▶ [Tus tareas]
a) Responde con datos del texto sobre la Casa de la Memoria:
(i) ¿Cómo están blanqueadas las paredes de la casa?
(ii) ¿Cuántas imágenes de muertos hay en la casa además de las fotos de los hijos de Nicolasa?
(iii) ¿Qué le recuerda a Nicolasa el sonido del tambor?
b) Di si cada frase coincide con el texto sobre la Casa de la Memoria. Contesta sí o no y copia las palabras del texto que lo deciden.
(i) La casa siempre huele a sahumerio.
(ii) La guerra le quitó a Nicolasa el brillo de los ojos.
(iii) En la casa hay un velón apagado.

▶ [Texto proporcionado]
En Tumaco los muertos, los de hace años, siguen vivos. A fuerza del olvido continúan con la existencia en un salón donde a diario se miran de frente los unos con los otros. Es un casa vieja, de paredes blanqueadas con cal. Un velón encendido da un aire mortuorio al lugar, y siempre huele a sahumerio.

—Es el olor de la muerte, afirma Nicolasa. Así olían los días que mataron a sus tres hijos. Así huelen sus días cuando va a visitarlos a la Casa de la Memoria, en Tumaco, y mira sus fotografías y revive los recuerdos entre otras 400 imágenes de los muertos de balas de fusil, de los que bajaron sin vida por el río, de los que se fueron —o se los llevaron— y no se sabe dónde están o cuándo vendrán.

A Nicolasa la guerra se le llevó todo, menos el brillo de los ojos, y ahí, en la Casa de la Memoria, es donde encuentra consuelo a sus dolores y ausencias. El sonido del tambor le evoca las faenas de pesca en las tardes rojizas de Tumaco, cuando Juan, Wilfer y Elkin llegaban con redes a cuestas, pescado en mano y siempre sonrientes y afables.

▶ [Material de consulta]
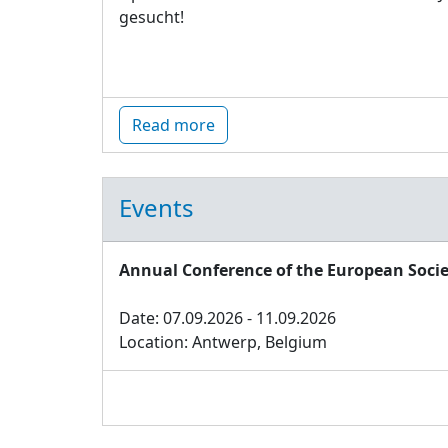
gesucht!
Read more
Events
Annual Conference of the European Socie
Date: 07.09.2026 - 11.09.2026
Location: Antwerp, Belgium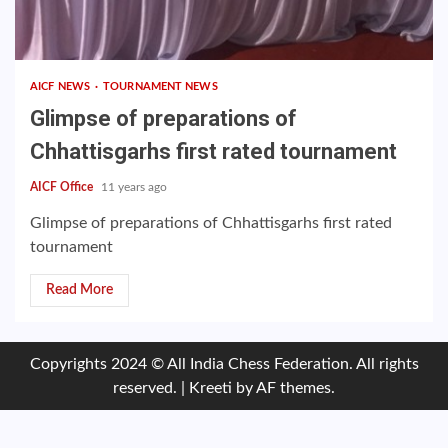
AICF NEWS
TOURNAMENT NEWS
Glimpse of preparations of
Chhattisgarhs first rated tournament
AICF Office
11 years ago
Glimpse of preparations of Chhattisgarhs first rated
tournament
Read More
Copyrights 2024 © All India Chess Federation. All rights
reserved.
|
Kreeti
by AF themes.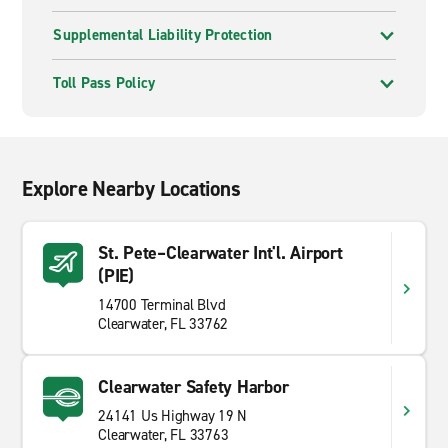
Supplemental Liability Protection
Toll Pass Policy
Explore Nearby Locations
St. Pete–Clearwater Int'l. Airport
(PIE)
14700 Terminal Blvd
Clearwater, FL 33762
Clearwater Safety Harbor
24141 Us Highway 19 N
Clearwater, FL 33763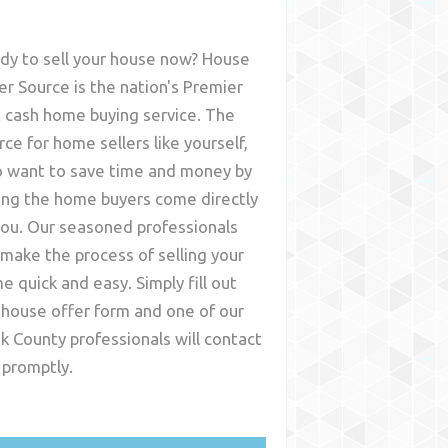
dy to sell your house now? House
er Source is the nation's Premier
t cash home buying service. The
rce for home sellers like yourself,
 want to save time and money by
ing the home buyers come directly
you. Our seasoned professionals
l make the process of selling your
e quick and easy. Simply fill out
 house offer form and one of our
k County
professionals will contact
 promptly.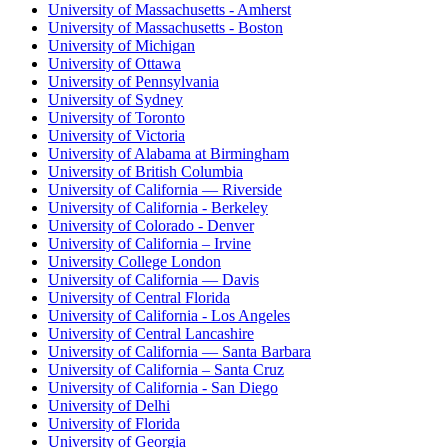
University of Massachusetts - Amherst
University of Massachusetts - Boston
University of Michigan
University of Ottawa
University of Pennsylvania
University of Sydney
University of Toronto
University of Victoria
University of Alabama at Birmingham
University of British Columbia
University of California — Riverside
University of California - Berkeley
University of Colorado - Denver
University of California – Irvine
University College London
University of California — Davis
University of Central Florida
University of California - Los Angeles
University of Central Lancashire
University of California — Santa Barbara
University of California – Santa Cruz
University of California - San Diego
University of Delhi
University of Florida
University of Georgia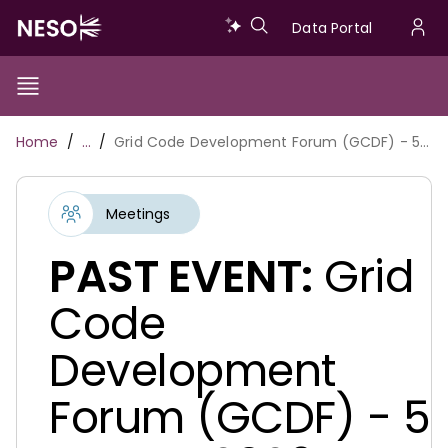
Skip
Data
Data Portal
to
U
main
Portal
a
content
Show/Hide
Menu
Main
m
Toggle
Breadcrumb
Home
…
Grid Code Development Forum (GCDF) - 5 August 2026
navigation
Meetings
PAST EVENT:
Grid
Code
Development
Forum (GCDF) - 5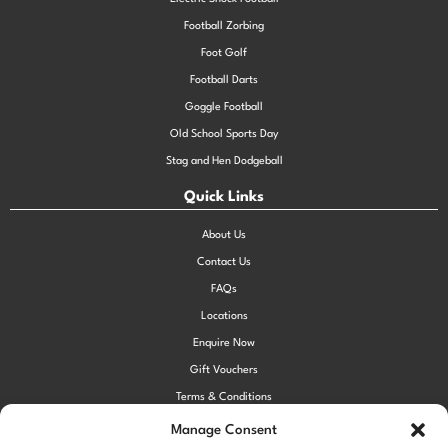
Football Zorbing
Foot Golf
Football Darts
Goggle Football
Old School Sports Day
Stag and Hen Dodgeball
Quick Links
About Us
Contact Us
FAQs
Locations
Enquire Now
Gift Vouchers
Terms & Conditions
Privacy Policy
Manage Consent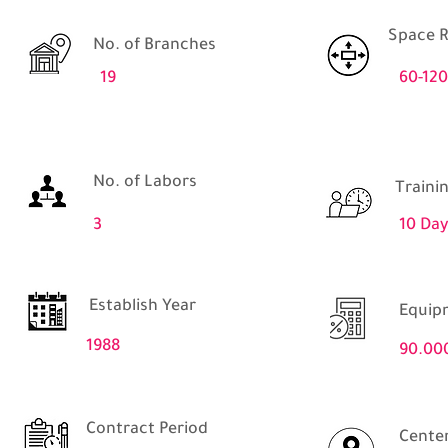
Space R
No. of Branches
19
60-12
No. of Labors
Traini
3
10 Day
Establish Year
Equip
1988
90.00
Contract Period
Center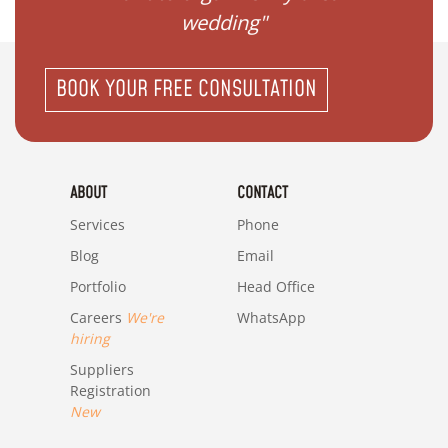
wedding"
BOOK YOUR FREE CONSULTATION
ABOUT
CONTACT
Services
Phone
Blog
Email
Portfolio
Head Office
Careers
We're
WhatsApp
hiring
Suppliers
Registration
New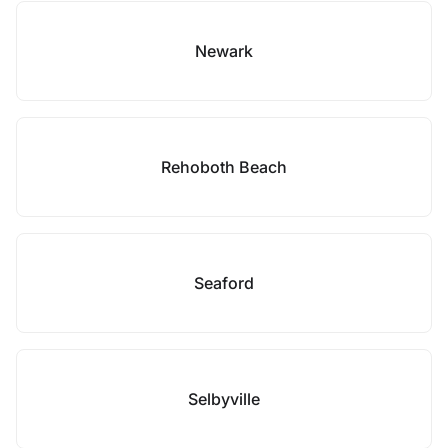
Newark
Rehoboth Beach
Seaford
Selbyville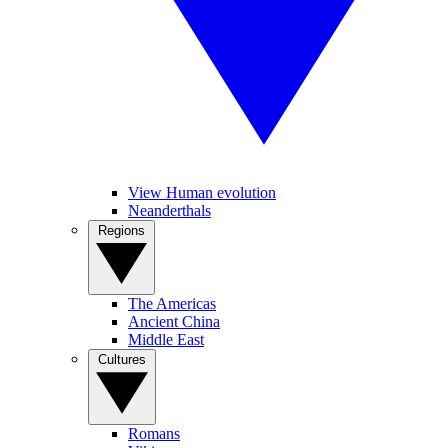
View Human evolution
Neanderthals
Regions
The Americas
Ancient China
Middle East
Cultures
Romans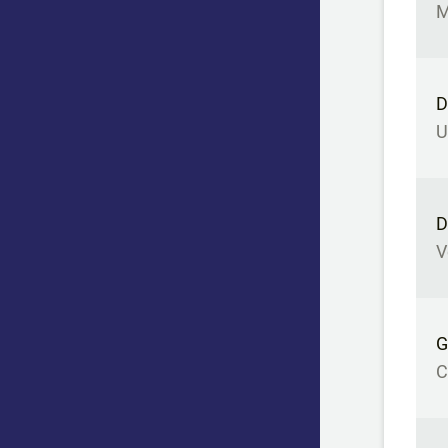
M
D
U
D
V
G
C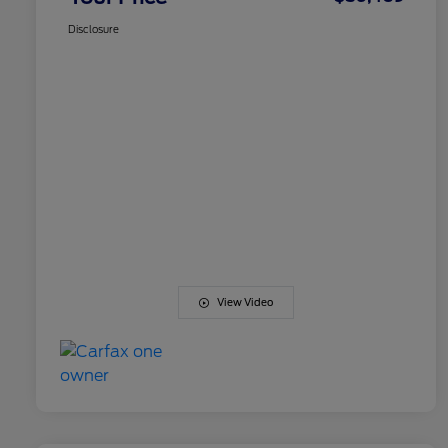
Disclosure
View Video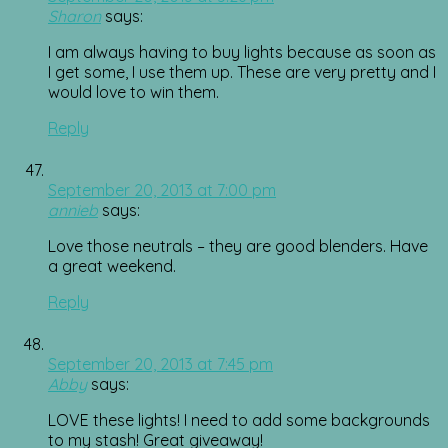
Sharon
says:
I am always having to buy lights because as soon as
I get some, I use them up. These are very pretty and I
would love to win them.
Reply
September 20, 2013 at 7:00 pm
annieb
says:
Love those neutrals – they are good blenders. Have
a great weekend.
Reply
September 20, 2013 at 7:45 pm
Abby
says:
LOVE these lights! I need to add some backgrounds
to my stash! Great giveaway!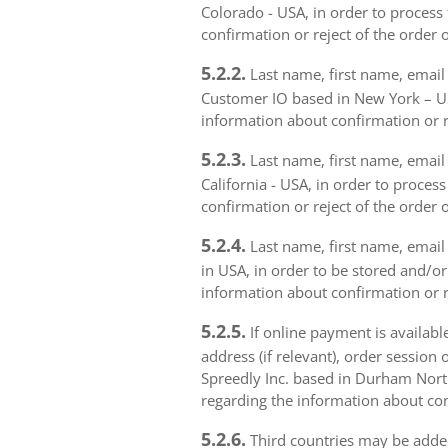
Colorado - USA, in order to process 
confirmation or reject of the order 
5.2.2.
Last name, first name, email 
Customer IO based in New York – USA
information about confirmation or r
5.2.3.
Last name, first name, email a
California - USA, in order to proces
confirmation or reject of the order 
5.2.4.
Last name, first name, email 
in USA, in order to be stored and/or
information about confirmation or r
5.2.5.
If online payment is availabl
address (if relevant), order session 
Spreedly Inc. based in Durham North 
regarding the information about con
5.2.6.
Third countries may be added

▶ [Respuestas escritas]
a)
(i) Con cal.
(ii) 400.
(iii) Las faenas de pesca en las tardes rojizas de Tumaco.

b)
(i) Sí: "siempre huele a sahumerio".
(ii) No: "A Nicolasa la guerra se le llevó todo, menos el brillo de los ojos".
(iii) No: "Un velón encendido da un aire mortuorio al lugar".